Missão e martírio no mundo contemporâneo

de Jaime Patias – 12/05/2011

A Basílica de São Bartolomeu, na Ilha Tiberina, no rio Tévere, que corta Roma, guarda a memória dos novos mártires contemporâneos, entre os quais, os mártires da Argélia. A Basílica reúne arquivos de 12 mil novos mártires de diversas causas no mundo.

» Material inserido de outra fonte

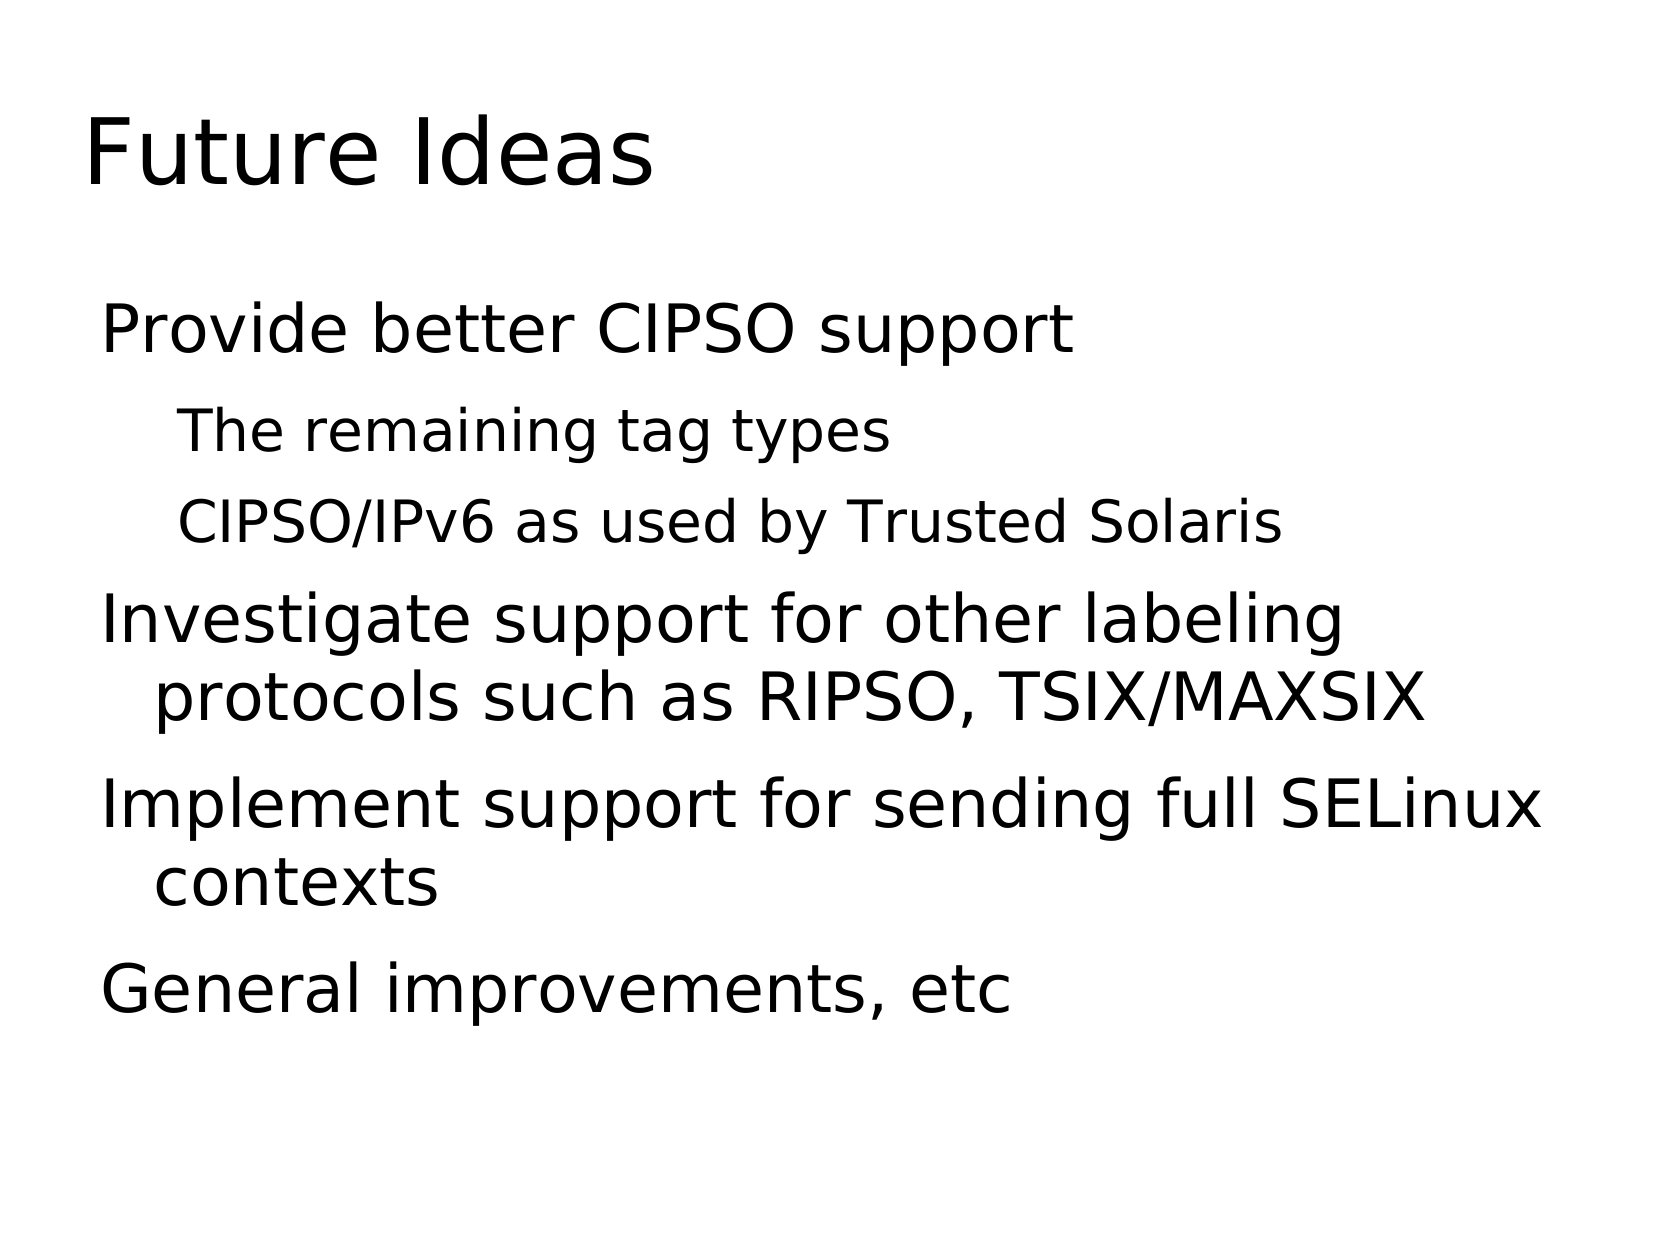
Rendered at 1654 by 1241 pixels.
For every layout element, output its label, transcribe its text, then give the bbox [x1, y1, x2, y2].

list Provide better CIPSO support The remaining tag types CIPSO/IPv6 as used by Trusted Solaris Investigate support for other labeling protocols such as RIPSO, TSIX/MAXSIX Implement support for sending full SELinux contexts General improvements, etc [82, 290, 1571, 1109]
title Future Ideas [82, 49, 1571, 257]
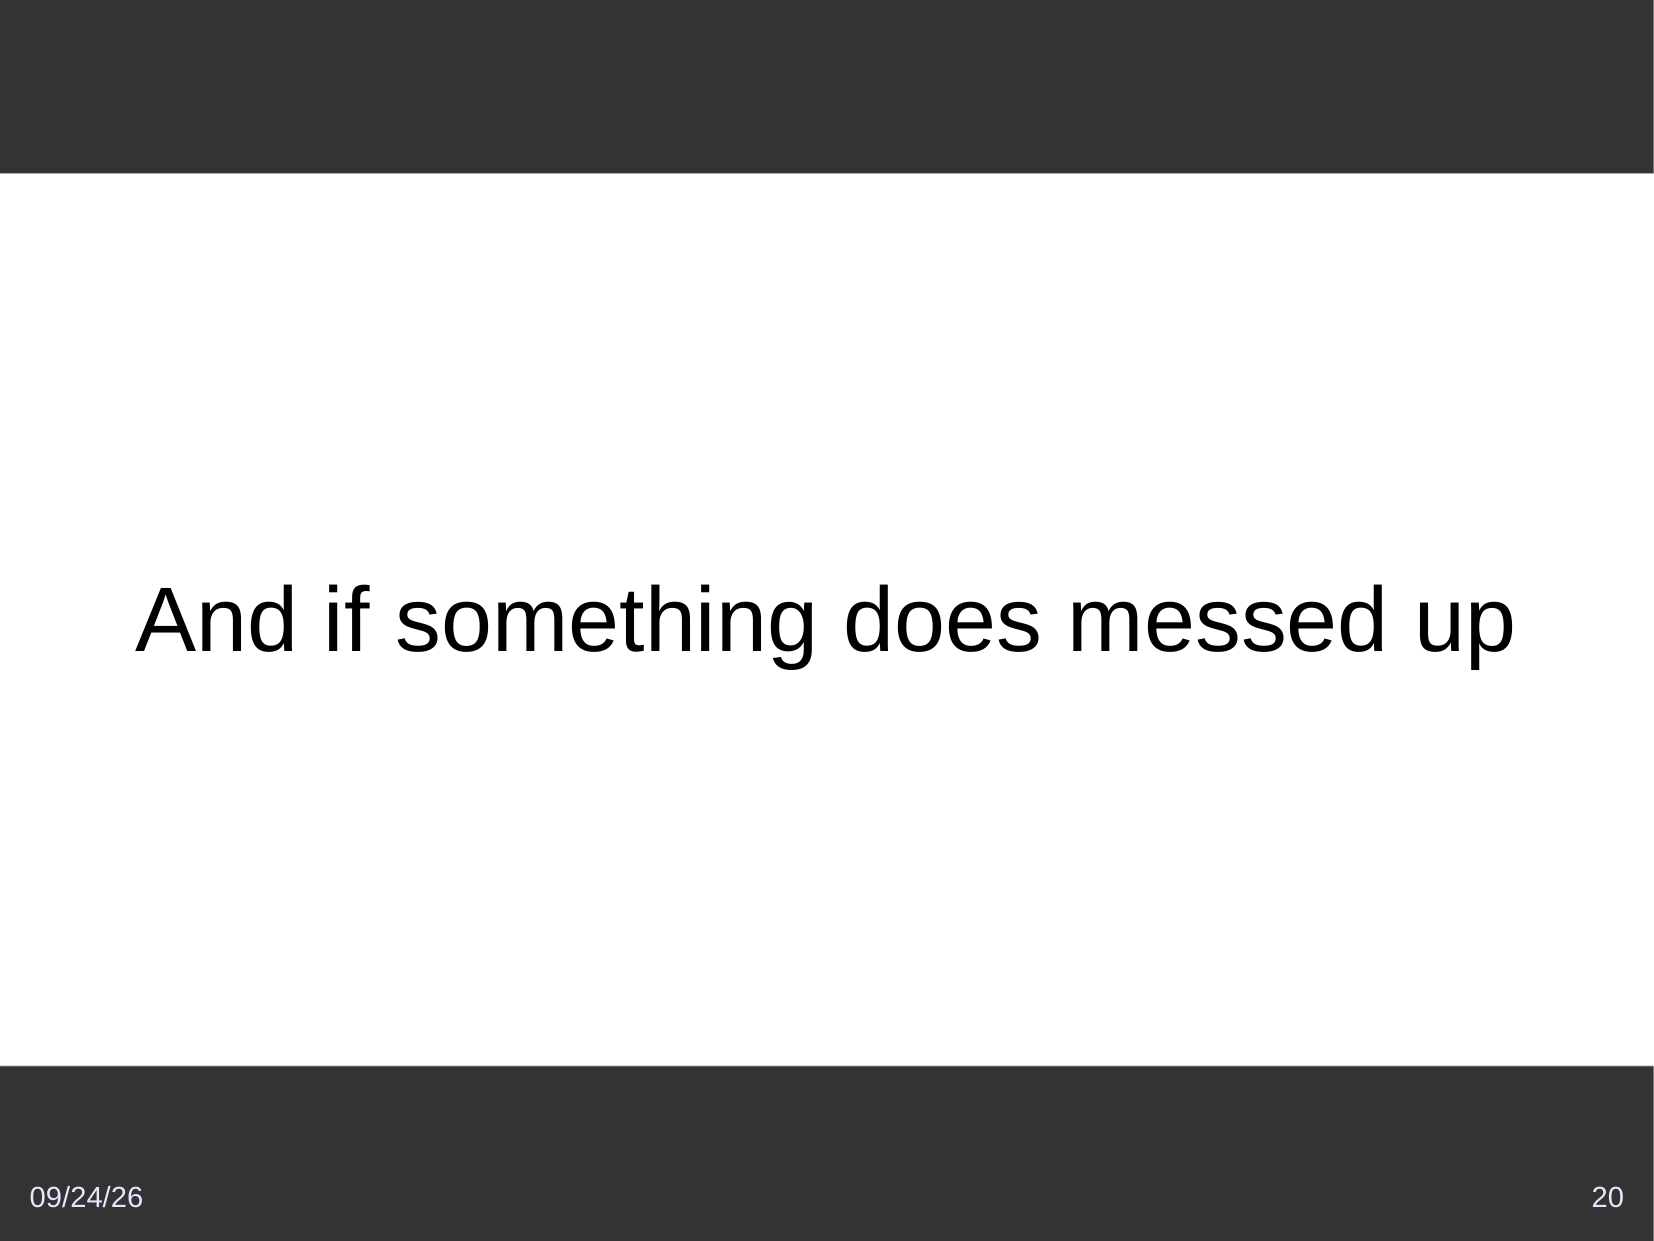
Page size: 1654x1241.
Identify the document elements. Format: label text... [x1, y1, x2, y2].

Os missionários e missionárias da Consolata, reunidos em Roma para os capítulos gerais, das duas congregações, receberam hoje, dia 12 de maio, dom Henri Teissier, bispo francês, com cidadania argelina, que viveu todo o período da revolução cultural islâmica na Argélia, quando 19 cristãos foram martirizados, entre os quais sete monges trapistas, assassinados no dia 21 de maio de 1996, cujos corpos nunca foram encontrados. A vida da comunidade trapista de Notre Dame Ed l’Átlas, em Tibhirine, Argélia, encontra-se retratada no filme “Homens de Deus” recentemente lançado. Calcula-se que, em oito anos, pelo menos 50 mil pessoas, foram assinadas naquele país do norte da África.

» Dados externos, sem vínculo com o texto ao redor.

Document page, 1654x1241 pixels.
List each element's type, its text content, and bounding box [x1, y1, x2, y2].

Uma leitura do testamento do padre Christian de Cherge, superior da comunidade dos monges, assassinado juntamente com seis colegas, introduziu o estudo do tema “Missão e Martírio”, que destacou aspectos de fidelidade e testemunho. Dom Teissier iniciou sua colocação contando que, na perseguição, durante o discernimento sobre a permanência ou não na Argélia, padre Christian, ao ser questionado por um confrade sobre as razões do martírio, teria respondido: “O mártir não deseja nada para si próprio, nem mesmo a própria glória do martírio. Torne-se mártir por amor”. Para dom Teissier, “o filme ‘Homens de Deus’ dá a impressão de que os monges estavam lá para esperar o martírio. Essa é uma perspectiva equivocada”, disse o bispo. “Eles estavam na Argélia não para o martírio, mas para a missão”, afirmou, sublinhando mais um pensamento do padre Christian: “o diálogo com os muçulmanos é o sacramento do encontro em nome de Deus para procurar fazer a vontade de Deus e partilhar com aquele povo, Deus amor. A Ordem religiosa não tem necessidade de mártires, mas de monges em qualquer realidade onde se encontra”.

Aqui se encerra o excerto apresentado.